— WHAT YOU SHOULD DO —
In the records below, begin at the line containing "right front paw: (217, 408)" and end at the line containing "right elbow: (335, 408)"; quote every line in that span exactly, including both boundary lines, and no others.

[Start of section]

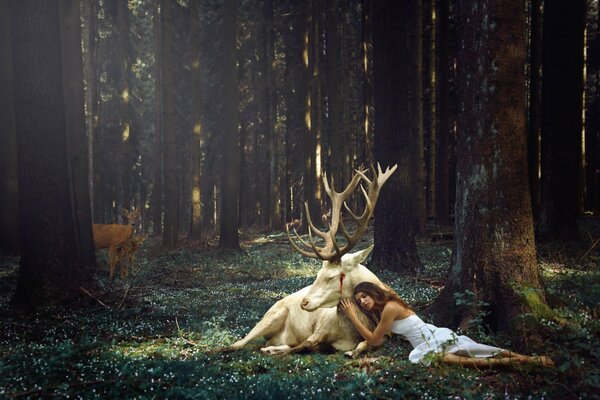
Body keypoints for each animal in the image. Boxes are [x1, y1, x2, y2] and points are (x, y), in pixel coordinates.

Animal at [226, 162, 398, 356]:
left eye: (331, 277)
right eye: (317, 274)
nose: (304, 302)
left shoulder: (385, 334)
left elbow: (366, 343)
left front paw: (352, 351)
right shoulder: (320, 328)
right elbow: (306, 344)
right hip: (270, 316)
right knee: (240, 342)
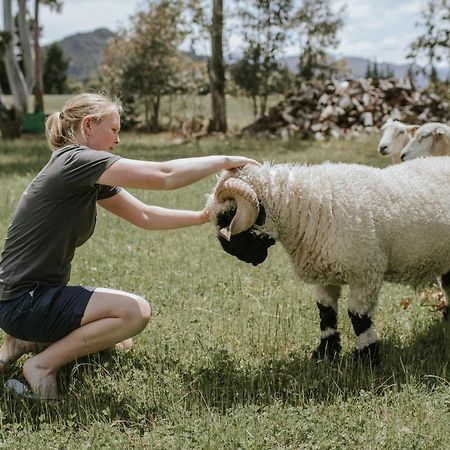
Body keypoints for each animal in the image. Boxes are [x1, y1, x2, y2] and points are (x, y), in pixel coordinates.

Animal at [207, 157, 450, 362]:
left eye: (226, 215)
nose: (231, 251)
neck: (306, 210)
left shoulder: (366, 274)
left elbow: (358, 317)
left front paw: (366, 358)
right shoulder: (324, 275)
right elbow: (326, 313)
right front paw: (325, 354)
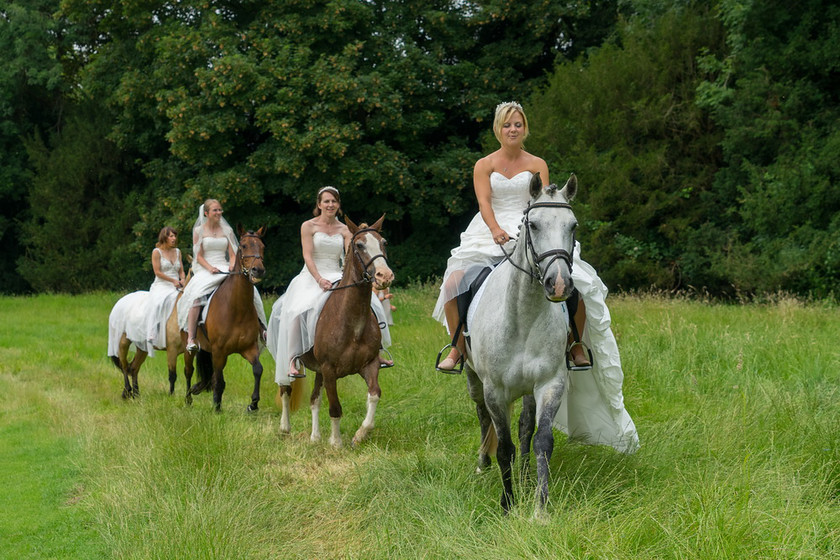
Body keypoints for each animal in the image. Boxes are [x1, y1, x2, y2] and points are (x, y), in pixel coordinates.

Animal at [183, 225, 266, 414]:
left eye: (262, 246)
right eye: (243, 246)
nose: (258, 270)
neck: (237, 308)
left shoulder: (248, 348)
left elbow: (258, 369)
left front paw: (253, 404)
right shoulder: (219, 350)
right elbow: (219, 380)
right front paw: (217, 408)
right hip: (190, 349)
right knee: (188, 371)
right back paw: (188, 399)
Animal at [276, 214, 394, 446]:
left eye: (383, 243)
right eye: (359, 245)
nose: (385, 276)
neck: (352, 322)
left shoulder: (369, 365)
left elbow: (374, 394)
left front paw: (360, 434)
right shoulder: (330, 370)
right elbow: (335, 408)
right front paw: (336, 442)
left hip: (319, 370)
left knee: (314, 399)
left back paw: (315, 437)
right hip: (288, 359)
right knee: (286, 390)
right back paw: (285, 428)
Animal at [466, 173, 576, 520]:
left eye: (573, 226)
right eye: (534, 225)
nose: (559, 284)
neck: (523, 318)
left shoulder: (550, 384)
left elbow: (541, 440)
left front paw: (540, 508)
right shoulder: (495, 391)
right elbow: (503, 446)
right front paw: (507, 504)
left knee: (525, 427)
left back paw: (526, 476)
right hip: (473, 379)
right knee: (482, 418)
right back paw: (483, 463)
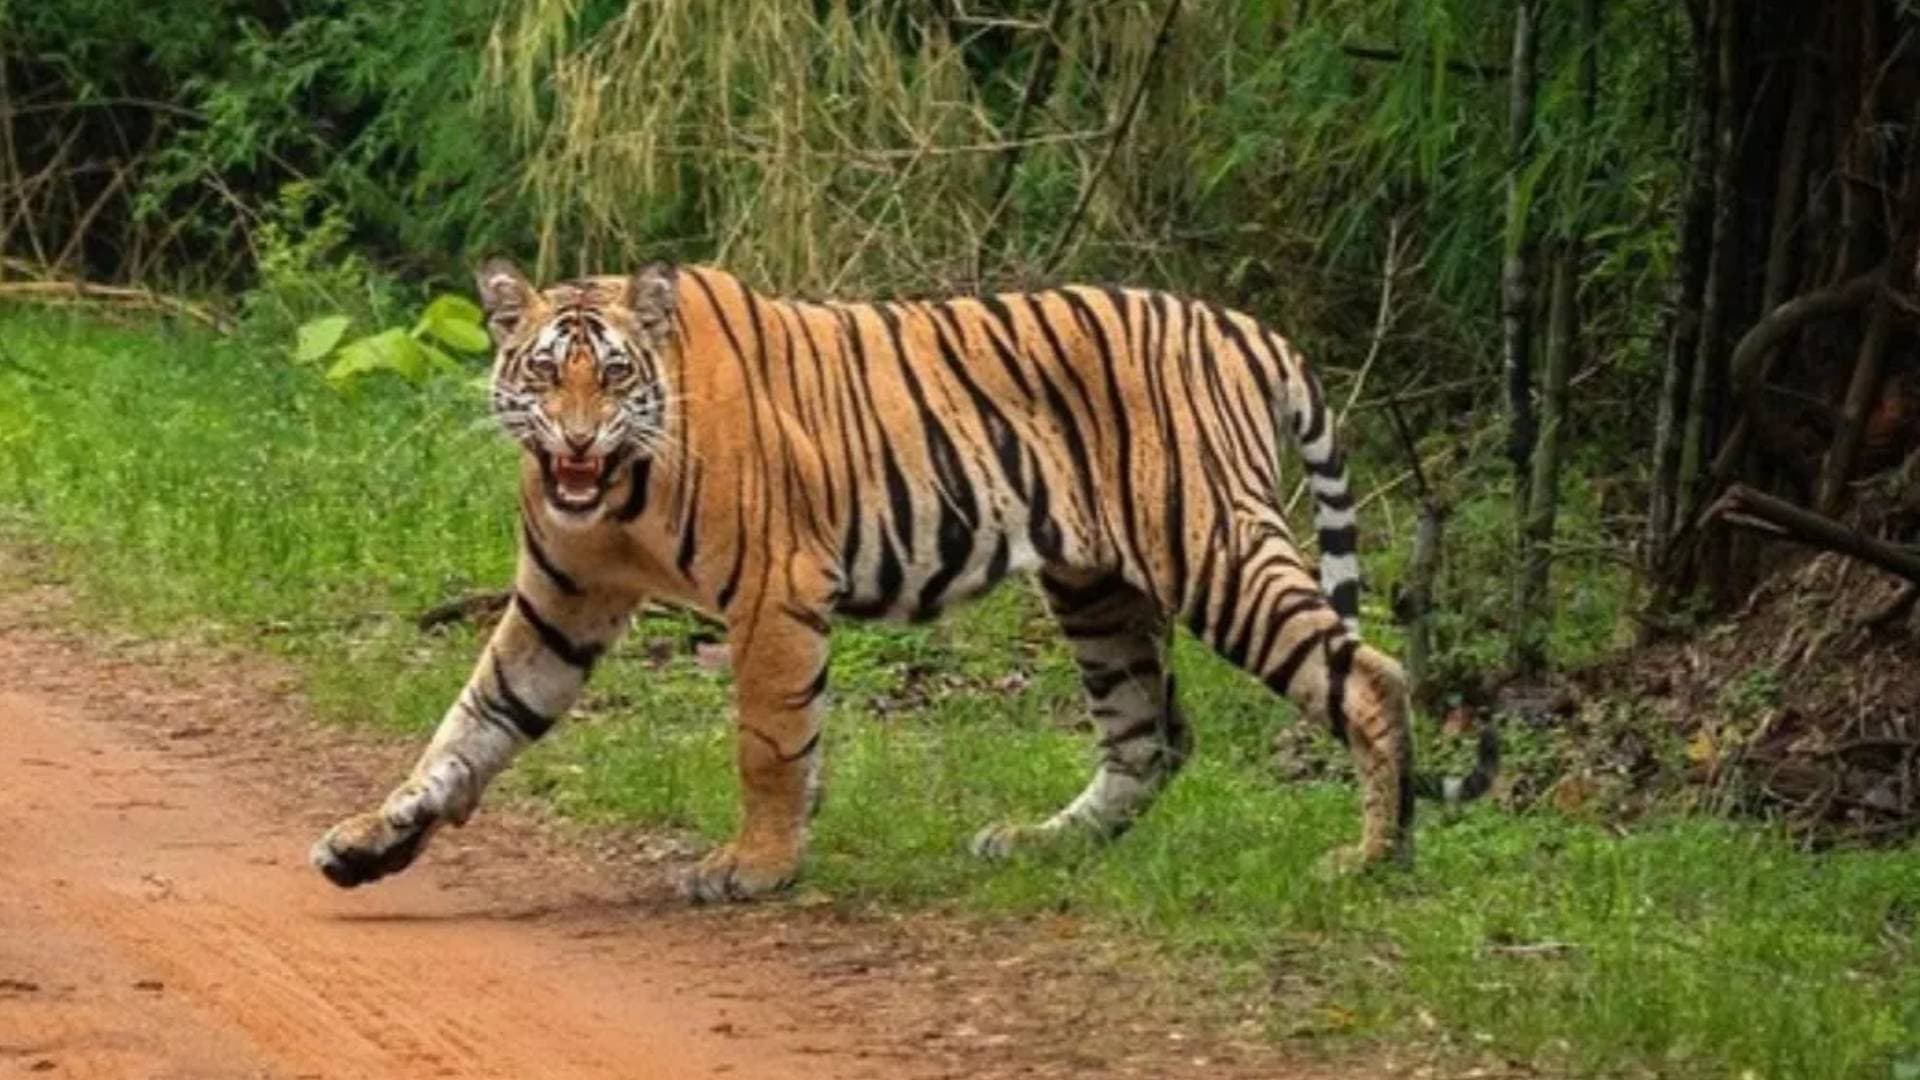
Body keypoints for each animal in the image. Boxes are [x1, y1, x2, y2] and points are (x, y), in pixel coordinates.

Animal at [310, 260, 1497, 901]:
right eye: (542, 374)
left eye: (610, 376)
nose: (574, 441)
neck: (616, 497)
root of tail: (1245, 326)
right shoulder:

[End of section]

— EXERCISE OUTPUT —
right front paw: (217, 408)
right hip: (190, 349)
right knee: (188, 371)
right back paw: (188, 399)
Animal at [276, 214, 394, 446]:
left eye: (383, 243)
right eye: (359, 245)
nose: (385, 276)
neck: (352, 322)
left shoulder: (369, 365)
left elbow: (374, 394)
left front paw: (360, 434)
right shoulder: (330, 370)
right elbow: (335, 408)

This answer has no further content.